◆ Text segment

The sales increase was primarily due to higher volume from tank ammunition and
medium caliber ammunition programs of $12 million and $6 million, respectively,
compared to the comparable quarter of the prior year, as well as revenues from
new programs, including sales of approximately $6 million from the Tactical
Unmanned Aerial Vehicle (TUAV) contract awarded to the Company in the first
quarter of fiscal 1997, and approximately $5 million of sales generated by the
Vehicle Launched Smart Anti-tank Systems (VLSAS) program.  These sales increases
for the quarter ended September 29, 1996, were offset by approximately $10
million compared to the comparable quarter of the prior year due to the fiscal
1996 completion of the Combined Effects Munitions (CEM) program.  Marine Systems
Group sales were $24.9 million for the quarter ended September 29, 1996, a
decrease of $7.2 million, or 22.4 percent, compared to $32.1 million in the
comparable quarter of the prior year, due primarily to reduced international
volume on the Mk 46 torpedo program.  Emerging Business Group sales from
continuing operations were $9.0 million for the quarter ended September 29,
1996, compared to $7.9 million in the comparable quarter of the prior year.

Sales from continuing operations for the six month period ended September 29,
1996, totaled $530.5 million, a decrease of $30.1 million, or 5.4 percent, from
$560.6 million for the comparable period in the prior year.  Aerospace Systems
Group sales were $281.3 million, a decrease of $6.2 million, or 2.2 percent,
from $287.5 million for the comparable period of the prior year, due primarily
to reduced Titan program sales in the current period compared to the same period
of the prior year, as the program has transitioned from the development phase
into the initial stages of production.  Defense Systems Group sales were $192.8
million, an increase of $5.1 million, or 2.7 percent, from $187.7 million for
the comparable period in the prior year.  The increased sales were primarily the
result of volume increases on tank ammunition and medium caliber ammunition
totaling approximately $13 million, as well as sales increases provided by new
programs including TUAV, Volcano (anti-tank munitions dispensers) and VLSAS.

◆ Data provided
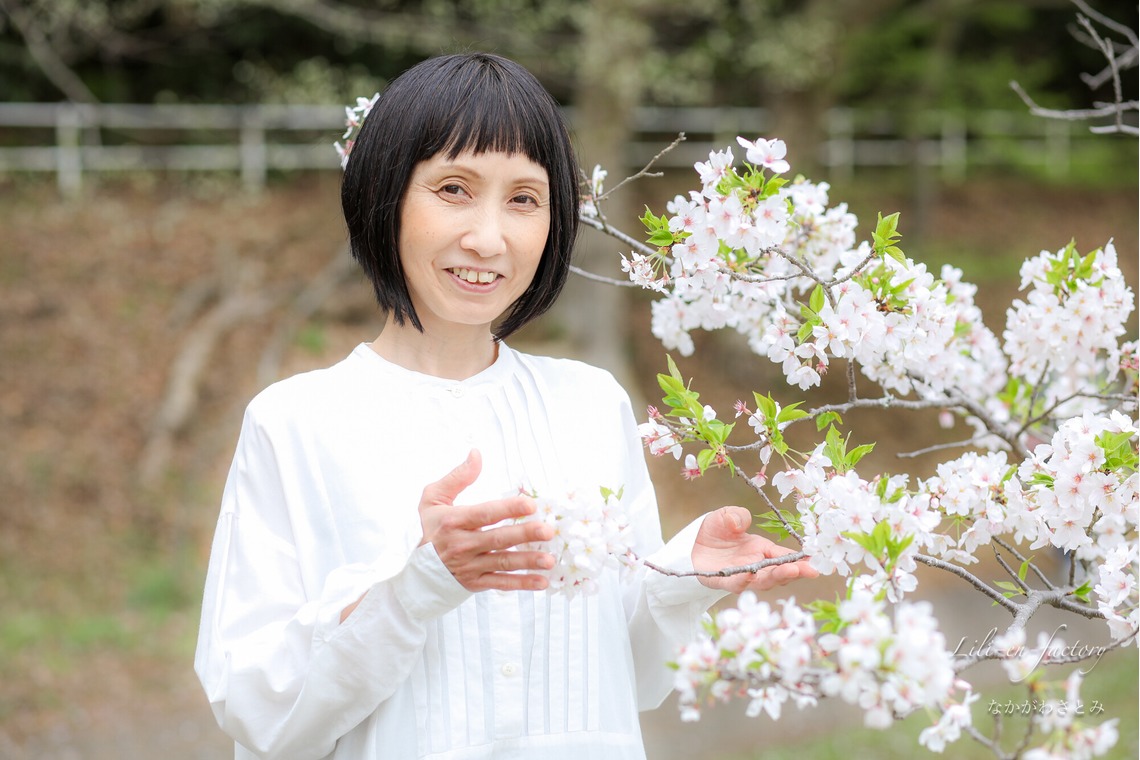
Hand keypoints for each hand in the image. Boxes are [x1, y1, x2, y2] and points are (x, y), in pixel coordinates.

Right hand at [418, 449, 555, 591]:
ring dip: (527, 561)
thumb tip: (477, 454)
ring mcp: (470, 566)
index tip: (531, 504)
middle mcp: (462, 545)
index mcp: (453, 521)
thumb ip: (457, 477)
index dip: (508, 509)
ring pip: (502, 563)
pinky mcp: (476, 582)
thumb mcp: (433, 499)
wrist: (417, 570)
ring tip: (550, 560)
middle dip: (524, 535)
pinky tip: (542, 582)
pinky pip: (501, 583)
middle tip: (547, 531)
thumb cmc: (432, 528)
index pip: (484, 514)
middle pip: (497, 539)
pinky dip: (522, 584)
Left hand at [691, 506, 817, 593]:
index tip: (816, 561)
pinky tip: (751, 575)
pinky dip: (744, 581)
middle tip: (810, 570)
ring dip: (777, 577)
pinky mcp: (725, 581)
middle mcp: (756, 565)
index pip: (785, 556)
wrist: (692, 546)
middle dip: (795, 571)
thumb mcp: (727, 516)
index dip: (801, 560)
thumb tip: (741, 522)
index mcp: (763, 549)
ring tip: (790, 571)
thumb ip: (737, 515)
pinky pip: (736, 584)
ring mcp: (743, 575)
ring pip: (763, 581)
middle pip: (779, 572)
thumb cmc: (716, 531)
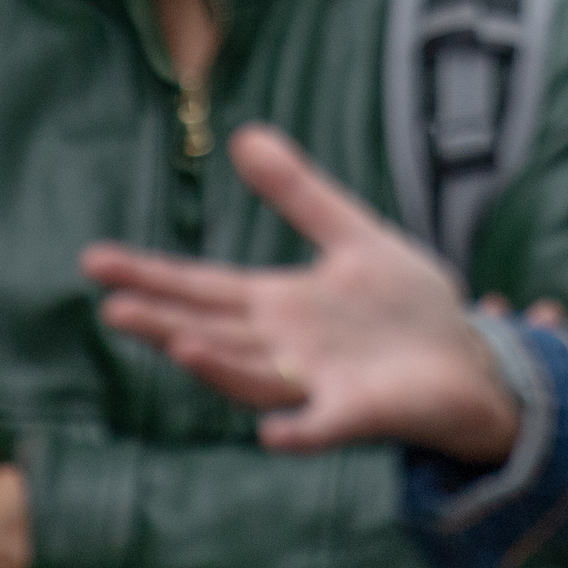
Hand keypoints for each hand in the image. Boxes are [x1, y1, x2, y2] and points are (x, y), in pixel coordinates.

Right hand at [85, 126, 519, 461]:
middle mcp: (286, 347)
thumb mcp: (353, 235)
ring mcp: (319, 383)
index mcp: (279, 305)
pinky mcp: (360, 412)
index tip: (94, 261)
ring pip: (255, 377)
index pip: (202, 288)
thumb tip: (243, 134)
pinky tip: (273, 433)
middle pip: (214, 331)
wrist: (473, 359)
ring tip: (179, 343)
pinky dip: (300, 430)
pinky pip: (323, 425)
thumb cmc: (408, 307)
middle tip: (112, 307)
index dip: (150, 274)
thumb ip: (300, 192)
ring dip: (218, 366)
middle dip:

◆ Exercise 1
List every business group whose sales the sales discussion reports.
◆ Exercise 2
According to the sales discussion, why did Aerospace Systems Group sales fall in the six-month period ended September 29, 1996?
◆ Exercise 3
Continue the sales discussion from its final sentence.

◆ Your response 1
Marine Systems Group, Emerging Business Group, Aerospace Systems Group, Defense Systems Group

◆ Your response 2
Its sales fell mainly because Titan program sales were lower than in the same period of the prior year. The program had moved from the development phase into the initial stages of production.

◆ Your response 3
These increases were offset by decreased sales of $30 million due to the fiscal
1996 program completion of CEM.  Marine Systems Group sales were $52.7 million,
a decrease of $27.0 million, or 33.9 percent, from $79.7 million for the
comparable period in the prior year.  The decrease was driven primarily by a $20
million sales decrease on the MK50 light weight torpedo program and an $8
million decrease on the Mine Neutralization System (MNS) program, due to
completion of those programs.  Emerging Business Group sales from continuing
operations were $16.6 million, compared to $17.4 million for the comparable
period in the prior year.  The Company expects sales for fiscal 1997 to be
approximately $1.2 billion.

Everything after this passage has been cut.